The sample includes 142 at-risk 4th grade students from 45 general education classrooms in 14 schools.
The sample consisted of at-risk students. The authors defined risk as performance below the 35th percentile at the start of fourth grade on a broad-based calculations test (Wide Range Achievement Test–4 [WRAT]; Wilkinson & Robertson, 2006). They sampled half the at-risk students from the 15th percentile and the other half between the 15th and 34th percentiles. Two-subtests of the Wechsler Abbreviated Scales of Intelligence (WASI; Wechsler, 1999) were administered to students who met the risk criterion and 18 students with T-scores below the 9th percentile on both subtests were excluded. The sample of 142 students includes 62.5% females, 13.5% English learners, 89.5% free/reduced lunch, 13.5% receiving special education, 58% African American, 18.5% White, 19% Hispanic, and 4.5% Other.
The Multiplicative Word Problem (M-WP) condition included 36 lessons from the Fraction Face-Off! intervention program (Fuchs, Schumacher, Malone, & Fuchs, 2015). Each lesson was 35 minutes long and was delivered to students in groups of 2 by tutors hired by the research team. A focus of the lessons was the measurement interpretation of fractions, which involved comparing, ordering, placing fractions on a number line, equivalencies, and the use of manipulatives. Two multiplicative word problems were taught: "splitting" and "grouping." The M-WP condition limited the denominators to 2, 3, 4, 5, 6, 8, 10, and 12 and the pool of equivalent fractions and reducing activities to 1/2, 1/3, 1/4, 1/5, and 1/1. It focused on using words to explain thinking, identifying problems as belonging to word problem types, and representing the structure of word problems using arrays.

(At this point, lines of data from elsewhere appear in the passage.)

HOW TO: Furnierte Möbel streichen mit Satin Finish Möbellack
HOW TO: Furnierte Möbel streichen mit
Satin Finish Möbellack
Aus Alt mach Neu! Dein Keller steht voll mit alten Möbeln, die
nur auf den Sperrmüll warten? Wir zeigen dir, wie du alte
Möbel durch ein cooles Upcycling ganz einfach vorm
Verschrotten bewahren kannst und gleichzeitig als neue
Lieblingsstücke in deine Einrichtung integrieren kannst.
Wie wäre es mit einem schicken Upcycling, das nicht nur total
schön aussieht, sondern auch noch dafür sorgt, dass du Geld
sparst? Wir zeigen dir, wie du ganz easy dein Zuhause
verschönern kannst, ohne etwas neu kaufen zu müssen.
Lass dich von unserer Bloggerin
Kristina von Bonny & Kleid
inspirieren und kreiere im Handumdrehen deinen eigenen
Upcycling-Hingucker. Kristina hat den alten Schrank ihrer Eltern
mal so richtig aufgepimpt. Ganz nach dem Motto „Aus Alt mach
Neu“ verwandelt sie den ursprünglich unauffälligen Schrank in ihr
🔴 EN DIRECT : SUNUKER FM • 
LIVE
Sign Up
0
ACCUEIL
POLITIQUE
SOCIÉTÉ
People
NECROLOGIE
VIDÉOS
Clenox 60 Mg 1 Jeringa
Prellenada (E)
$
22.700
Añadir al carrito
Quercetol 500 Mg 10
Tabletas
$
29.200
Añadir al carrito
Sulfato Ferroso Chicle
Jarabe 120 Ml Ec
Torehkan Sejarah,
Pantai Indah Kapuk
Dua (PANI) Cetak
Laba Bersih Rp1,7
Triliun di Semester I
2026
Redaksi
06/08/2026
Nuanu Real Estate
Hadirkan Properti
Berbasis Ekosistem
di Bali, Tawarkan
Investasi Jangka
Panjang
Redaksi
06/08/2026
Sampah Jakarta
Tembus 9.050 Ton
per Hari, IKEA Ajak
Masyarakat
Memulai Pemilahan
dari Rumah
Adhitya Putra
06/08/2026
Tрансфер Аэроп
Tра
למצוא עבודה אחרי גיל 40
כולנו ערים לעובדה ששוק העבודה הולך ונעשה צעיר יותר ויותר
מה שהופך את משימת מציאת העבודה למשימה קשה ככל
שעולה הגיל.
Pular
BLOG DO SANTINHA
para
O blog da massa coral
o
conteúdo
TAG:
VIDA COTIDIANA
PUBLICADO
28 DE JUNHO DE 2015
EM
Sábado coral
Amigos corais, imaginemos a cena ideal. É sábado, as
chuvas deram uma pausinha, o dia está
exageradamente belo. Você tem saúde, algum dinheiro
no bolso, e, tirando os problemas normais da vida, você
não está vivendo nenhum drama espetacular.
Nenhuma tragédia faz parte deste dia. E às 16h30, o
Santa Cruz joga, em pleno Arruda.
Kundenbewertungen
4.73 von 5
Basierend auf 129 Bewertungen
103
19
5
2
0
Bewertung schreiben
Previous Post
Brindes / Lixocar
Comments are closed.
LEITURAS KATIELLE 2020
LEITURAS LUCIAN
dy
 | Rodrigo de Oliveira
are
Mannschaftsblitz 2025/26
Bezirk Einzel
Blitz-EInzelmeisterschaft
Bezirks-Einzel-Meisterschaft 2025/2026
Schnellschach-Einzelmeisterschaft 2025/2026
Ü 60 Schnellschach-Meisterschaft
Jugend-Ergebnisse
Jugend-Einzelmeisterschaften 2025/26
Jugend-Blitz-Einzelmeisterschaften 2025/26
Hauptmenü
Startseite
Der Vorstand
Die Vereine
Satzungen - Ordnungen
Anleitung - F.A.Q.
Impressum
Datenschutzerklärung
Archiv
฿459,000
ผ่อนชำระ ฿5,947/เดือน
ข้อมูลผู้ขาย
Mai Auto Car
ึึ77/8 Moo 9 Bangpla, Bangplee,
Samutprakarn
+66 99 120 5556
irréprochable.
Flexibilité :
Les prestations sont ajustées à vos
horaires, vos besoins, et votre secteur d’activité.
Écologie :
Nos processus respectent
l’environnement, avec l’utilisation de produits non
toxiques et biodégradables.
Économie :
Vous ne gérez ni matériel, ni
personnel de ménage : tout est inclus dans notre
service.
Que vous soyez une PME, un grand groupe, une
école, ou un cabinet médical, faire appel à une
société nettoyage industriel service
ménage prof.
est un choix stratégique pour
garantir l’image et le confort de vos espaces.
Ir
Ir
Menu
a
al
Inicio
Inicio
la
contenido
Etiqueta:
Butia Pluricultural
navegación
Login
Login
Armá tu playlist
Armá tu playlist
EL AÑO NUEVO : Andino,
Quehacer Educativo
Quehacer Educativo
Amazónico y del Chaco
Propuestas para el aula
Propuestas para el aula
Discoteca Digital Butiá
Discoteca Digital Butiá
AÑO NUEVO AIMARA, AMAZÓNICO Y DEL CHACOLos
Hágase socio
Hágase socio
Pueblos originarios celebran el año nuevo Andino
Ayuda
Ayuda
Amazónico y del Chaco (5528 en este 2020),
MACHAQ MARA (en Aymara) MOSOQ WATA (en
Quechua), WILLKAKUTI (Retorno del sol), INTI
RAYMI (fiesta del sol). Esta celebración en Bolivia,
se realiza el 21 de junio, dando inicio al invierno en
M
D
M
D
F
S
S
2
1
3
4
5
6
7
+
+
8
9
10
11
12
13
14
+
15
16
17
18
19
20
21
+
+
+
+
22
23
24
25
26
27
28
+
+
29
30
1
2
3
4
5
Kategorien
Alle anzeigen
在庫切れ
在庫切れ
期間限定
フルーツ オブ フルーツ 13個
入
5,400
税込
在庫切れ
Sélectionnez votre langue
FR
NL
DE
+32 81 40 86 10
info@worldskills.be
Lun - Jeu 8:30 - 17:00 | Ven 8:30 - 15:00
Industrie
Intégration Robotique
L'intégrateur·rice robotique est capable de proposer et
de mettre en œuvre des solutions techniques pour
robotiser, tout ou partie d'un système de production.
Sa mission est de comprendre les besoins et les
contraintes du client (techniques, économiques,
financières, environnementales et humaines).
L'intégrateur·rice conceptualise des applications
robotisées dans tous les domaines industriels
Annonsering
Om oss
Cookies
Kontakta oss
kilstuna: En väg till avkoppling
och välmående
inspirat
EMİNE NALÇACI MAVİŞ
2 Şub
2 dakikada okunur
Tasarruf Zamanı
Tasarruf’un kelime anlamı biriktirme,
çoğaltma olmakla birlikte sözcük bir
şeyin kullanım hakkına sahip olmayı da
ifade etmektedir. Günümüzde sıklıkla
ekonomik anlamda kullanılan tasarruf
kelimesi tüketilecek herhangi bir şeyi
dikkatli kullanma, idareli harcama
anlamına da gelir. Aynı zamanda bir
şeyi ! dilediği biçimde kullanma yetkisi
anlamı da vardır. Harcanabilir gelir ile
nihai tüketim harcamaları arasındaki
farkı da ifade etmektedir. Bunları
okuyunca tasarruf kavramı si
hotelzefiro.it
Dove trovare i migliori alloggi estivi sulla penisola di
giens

The comparison group used the enVisionMATH program (Scott Foresman--Addision Wesley, 2011) for an average of 60 minutes per day and focused mainly on part-whole understanding, rather than the measurement interpretation of fractions. Also, it covered advanced skills like estimation and did not restrict the range of fractions used. The comparison group utilized drawing pictures, making tables, and focusing on key words. Comparison teachers reported at-risk comparison students received an average of 57.43 minutes per week of supplemental mathematics (beyond the classroom mathematics program).
Support for implementation
The authors conducted follow-up trainings for tutors biweekly for 1 hour to provide opportunities for (a) dynamic feedback as the fraction lessons progressed in difficulty and (b) solving problems related to students’ challenging behavior and skill-level differences in dyads.